Selected excerpt:
^^^^

Cuban-American artist Julia Garcia employs acrylic paint, ink, and dye in her paintings to create compositions that invite scrutiny, with the forms and figures seeming to blur and coalesce at the same time. Originally from Pompano Beach, Florida, and currently based in Minneapolis, Minnesota, Garcia is a graduate of the School of Visual Art and Hoffberger School of Painting at Maryland Institute College of Art with a BFA and MFA respectively. Her paintings are reminiscent of collage, with imagery that has been mined from a range of often disparate sources that she creatively unites.
On view through May 4, 2024, at Gaa Gallery, Garcia’s debut solo exhibition in New York “Slow Burn” features a body of new paintings and works on paper that probe ideas of nostalgia and desire—and the power each hold on both a personal and societal level.
Marking the occasion, we caught up with Garcia to learn more about how she creates her otherworldly images, and how the history of painting—and art on the whole—influences her practice.
Your solo exhibition “Slow Burn” at Gaa Gallery New York opened this week, can you tell us about the subject or themes behind the show?

^^^^

Dataset extract:
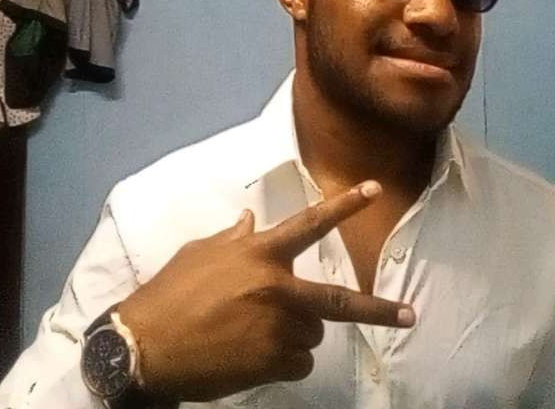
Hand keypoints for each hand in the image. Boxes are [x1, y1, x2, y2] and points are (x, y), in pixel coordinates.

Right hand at [118, 180, 414, 401]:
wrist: (145, 346)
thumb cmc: (170, 291)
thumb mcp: (198, 254)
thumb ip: (231, 237)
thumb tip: (248, 220)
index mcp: (259, 254)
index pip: (310, 224)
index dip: (344, 205)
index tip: (374, 190)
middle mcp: (277, 288)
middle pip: (339, 300)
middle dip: (378, 309)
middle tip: (408, 315)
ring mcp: (278, 328)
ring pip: (311, 334)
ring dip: (296, 332)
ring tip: (258, 332)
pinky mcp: (272, 364)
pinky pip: (298, 362)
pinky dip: (284, 359)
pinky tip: (253, 355)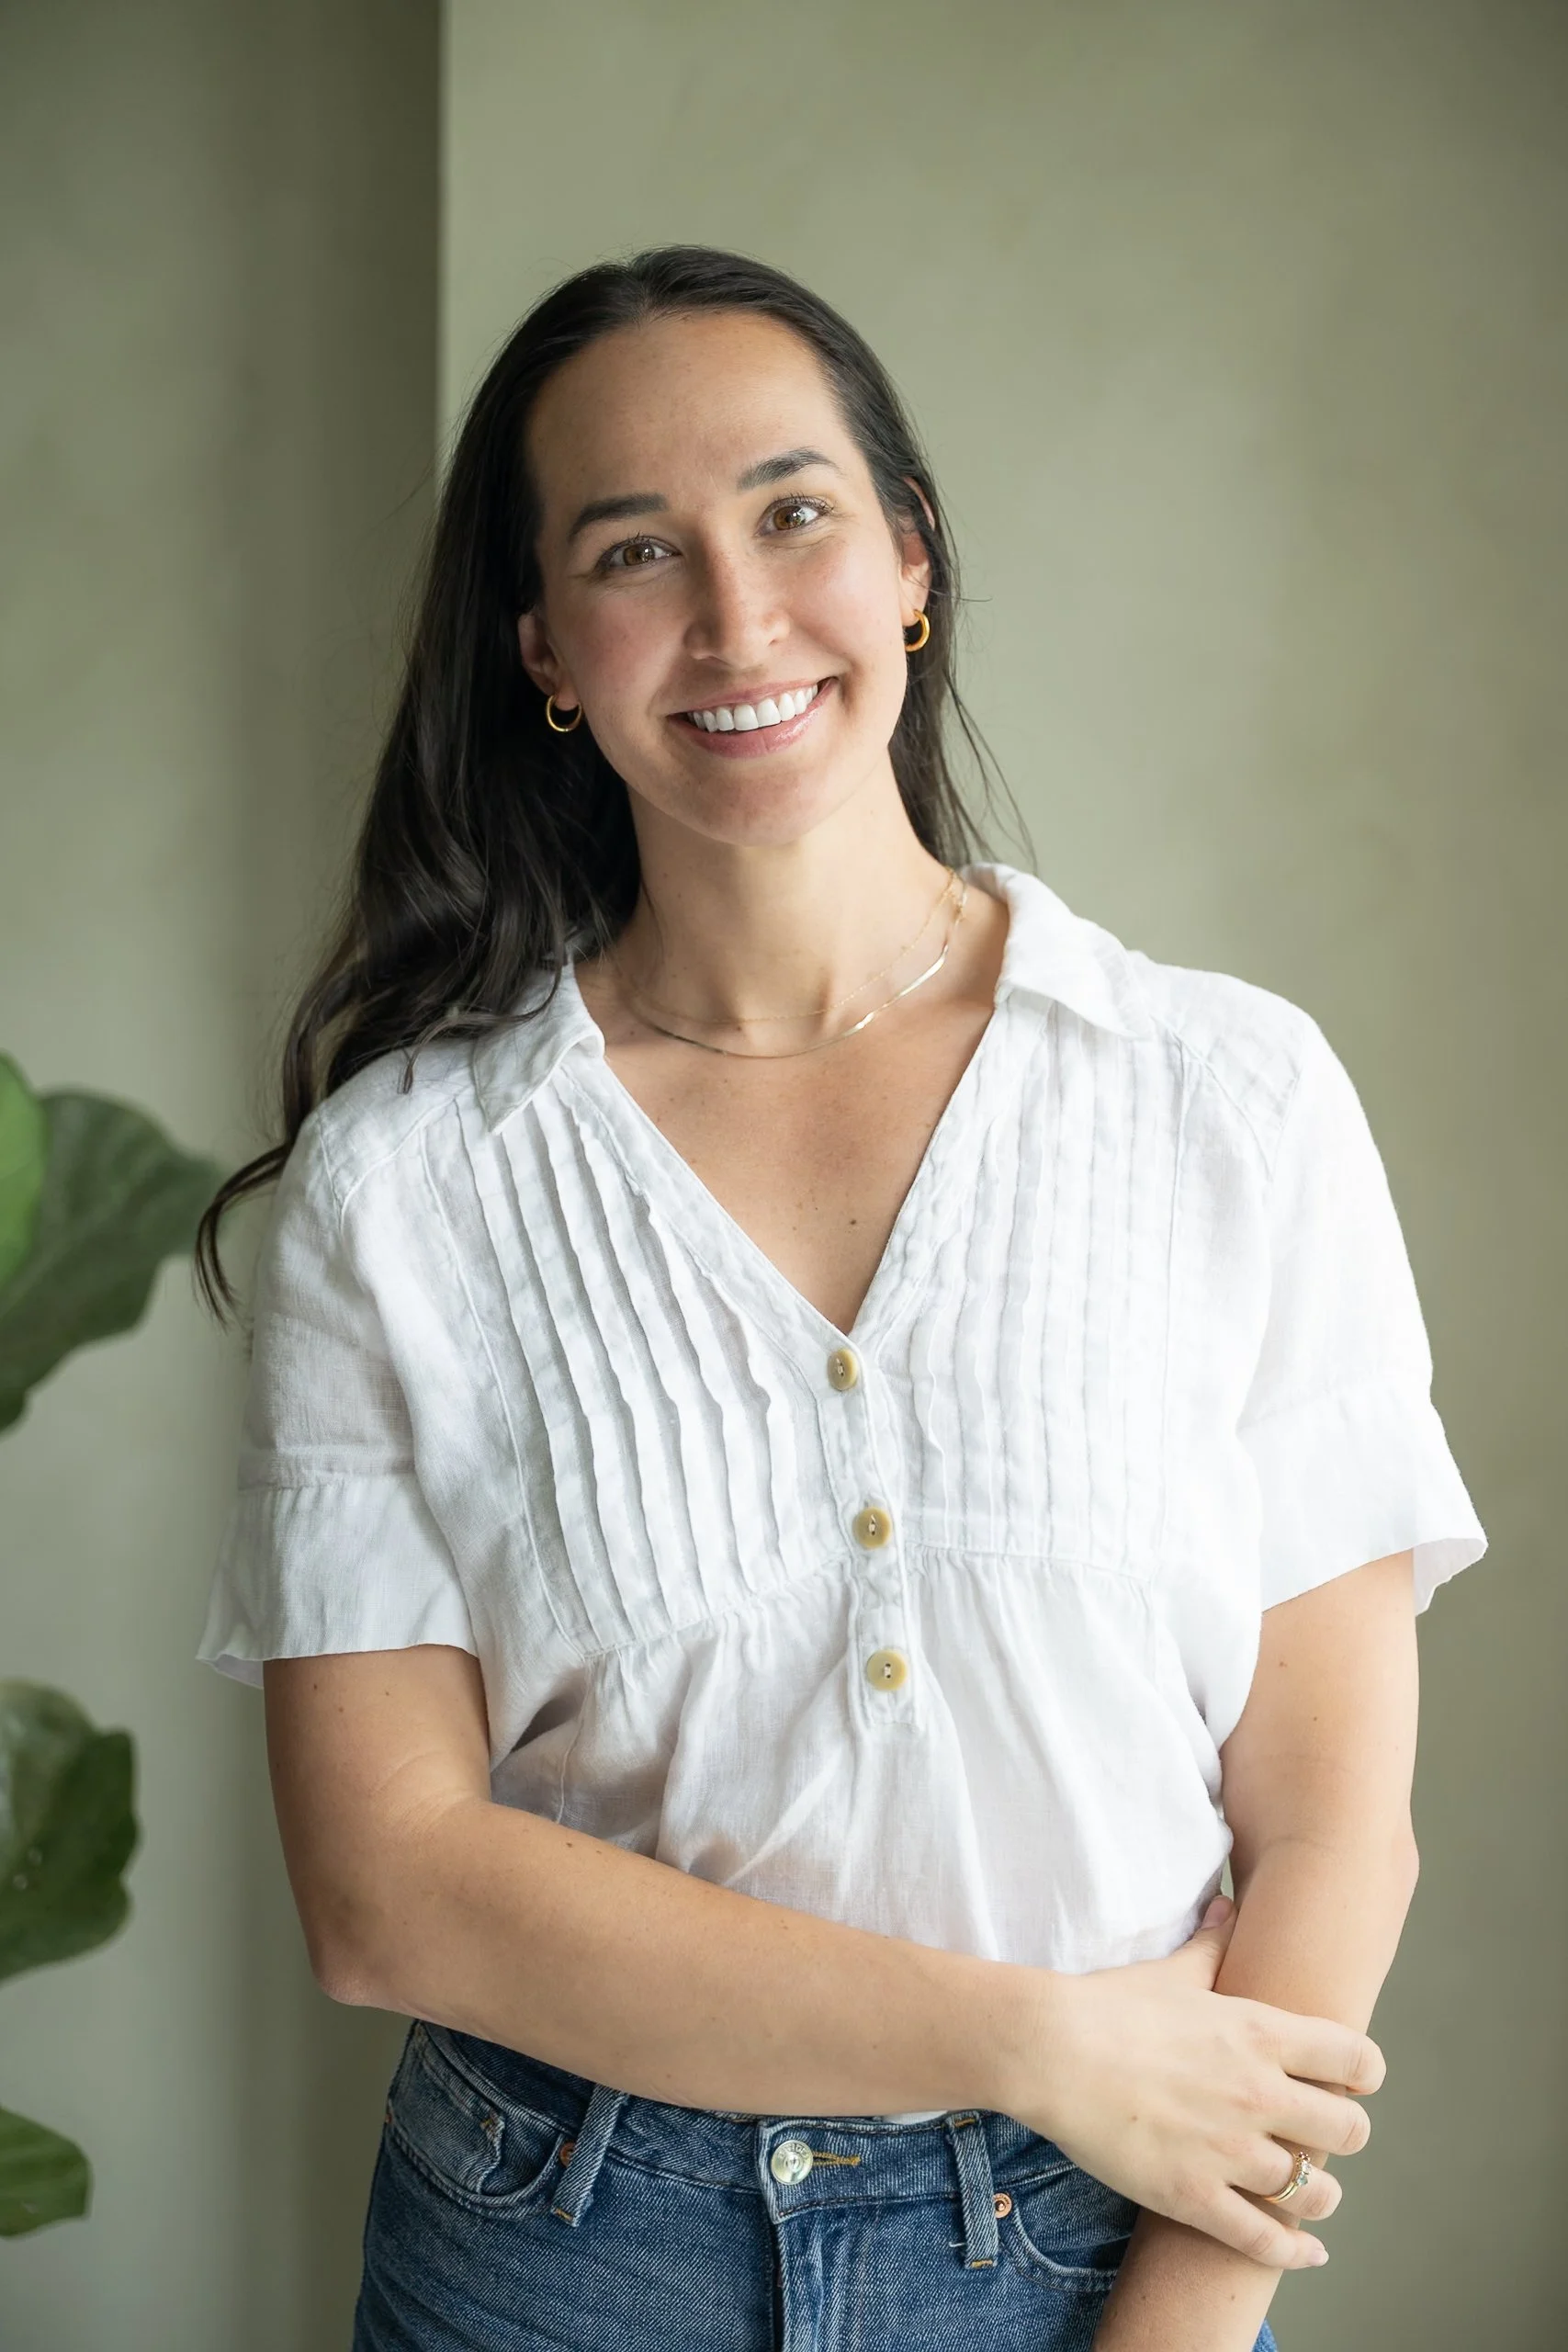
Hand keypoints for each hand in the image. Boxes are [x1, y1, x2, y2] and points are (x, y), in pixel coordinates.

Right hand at [1017, 1898, 1381, 2268]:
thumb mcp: (1171, 1969)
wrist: (1051, 2049)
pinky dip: (1293, 2250)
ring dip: (1321, 2193)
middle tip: (1327, 2134)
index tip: (1353, 2080)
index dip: (1364, 2072)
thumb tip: (1227, 1903)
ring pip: (1315, 2190)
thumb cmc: (1107, 2004)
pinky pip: (1265, 2240)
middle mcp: (1260, 2093)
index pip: (1355, 2058)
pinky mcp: (1195, 2197)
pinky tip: (1306, 2250)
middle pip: (1348, 2128)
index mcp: (1259, 2032)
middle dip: (1346, 2132)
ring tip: (1314, 2192)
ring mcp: (1230, 2152)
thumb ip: (1212, 1943)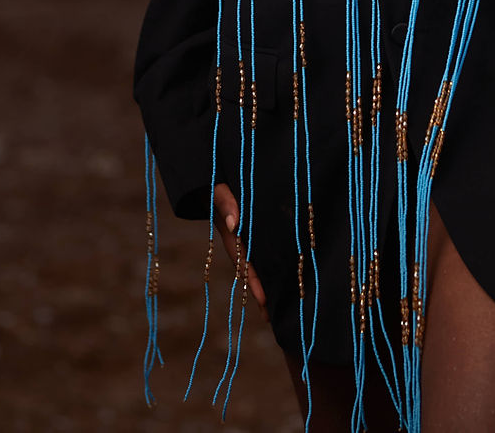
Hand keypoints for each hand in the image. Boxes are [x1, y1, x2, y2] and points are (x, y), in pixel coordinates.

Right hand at [213, 182, 268, 320]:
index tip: (264, 299)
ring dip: (265, 280)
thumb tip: (233, 223)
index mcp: (231, 234)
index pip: (244, 262)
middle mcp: (238, 239)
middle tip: (271, 316)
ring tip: (278, 305)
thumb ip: (225, 203)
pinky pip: (261, 249)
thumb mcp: (218, 189)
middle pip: (249, 270)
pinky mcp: (252, 229)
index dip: (253, 281)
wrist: (212, 177)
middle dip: (259, 291)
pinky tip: (282, 272)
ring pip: (256, 262)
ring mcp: (244, 236)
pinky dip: (269, 262)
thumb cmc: (216, 182)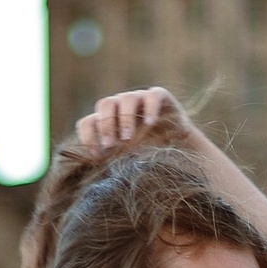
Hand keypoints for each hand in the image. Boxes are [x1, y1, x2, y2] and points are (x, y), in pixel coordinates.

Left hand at [75, 85, 196, 154]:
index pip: (89, 122)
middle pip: (105, 104)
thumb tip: (97, 171)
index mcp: (107, 120)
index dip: (88, 137)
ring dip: (125, 119)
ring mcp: (140, 98)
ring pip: (126, 98)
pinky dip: (150, 108)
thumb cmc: (148, 154)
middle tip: (110, 146)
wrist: (179, 145)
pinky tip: (150, 124)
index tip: (95, 156)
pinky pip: (152, 96)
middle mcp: (120, 106)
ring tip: (128, 138)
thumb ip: (113, 160)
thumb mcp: (127, 158)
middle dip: (106, 126)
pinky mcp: (159, 96)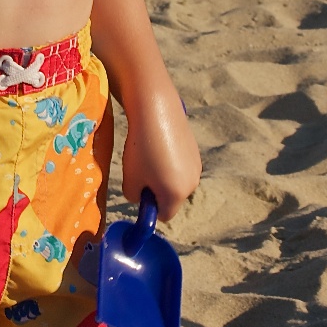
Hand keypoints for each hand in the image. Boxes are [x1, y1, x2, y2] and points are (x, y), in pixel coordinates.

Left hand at [120, 92, 201, 221]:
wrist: (157, 111)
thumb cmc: (141, 149)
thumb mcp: (130, 179)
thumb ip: (135, 197)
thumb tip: (141, 196)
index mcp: (177, 194)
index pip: (164, 216)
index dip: (150, 208)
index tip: (139, 191)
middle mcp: (192, 183)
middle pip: (172, 198)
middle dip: (157, 191)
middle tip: (142, 170)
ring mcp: (196, 166)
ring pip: (176, 181)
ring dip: (164, 176)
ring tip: (150, 154)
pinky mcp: (195, 151)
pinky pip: (180, 166)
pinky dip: (171, 162)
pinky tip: (160, 144)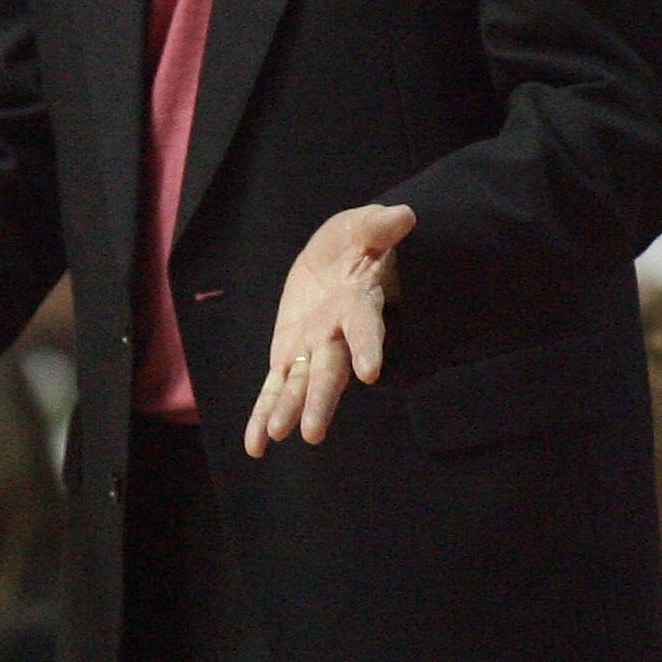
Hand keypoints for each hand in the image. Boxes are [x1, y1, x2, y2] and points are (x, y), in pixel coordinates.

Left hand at [244, 203, 413, 457]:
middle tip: (312, 432)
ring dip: (289, 412)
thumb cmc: (358, 242)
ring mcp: (313, 349)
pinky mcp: (289, 354)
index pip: (365, 328)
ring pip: (301, 385)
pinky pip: (276, 388)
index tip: (370, 372)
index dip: (368, 347)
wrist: (336, 257)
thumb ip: (379, 226)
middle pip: (330, 371)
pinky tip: (256, 445)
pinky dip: (264, 414)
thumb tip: (404, 215)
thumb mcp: (364, 226)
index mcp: (359, 304)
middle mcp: (337, 335)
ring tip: (276, 436)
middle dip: (320, 400)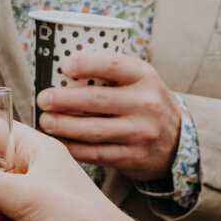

^^^^

Problem set:
1) Return the passage of the Julia Garcia profile from "Marking the occasion, we" up to and including "whole—influences her practice.".
2) Answer from the Julia Garcia profile:
(a) In which city is Garcia currently based?
(b) Through what date is "Slow Burn" on view at Gaa Gallery?
(c) What three materials does Garcia use in her paintings?
Work only from the Julia Garcia profile.

Task answers:
1)
Marking the occasion, we caught up with Garcia to learn more about how she creates her otherworldly images, and how the history of painting—and art on the whole—influences her practice.

2)
(a) Minneapolis, Minnesota
(b) May 4, 2024
(c) Acrylic paint, ink, and dye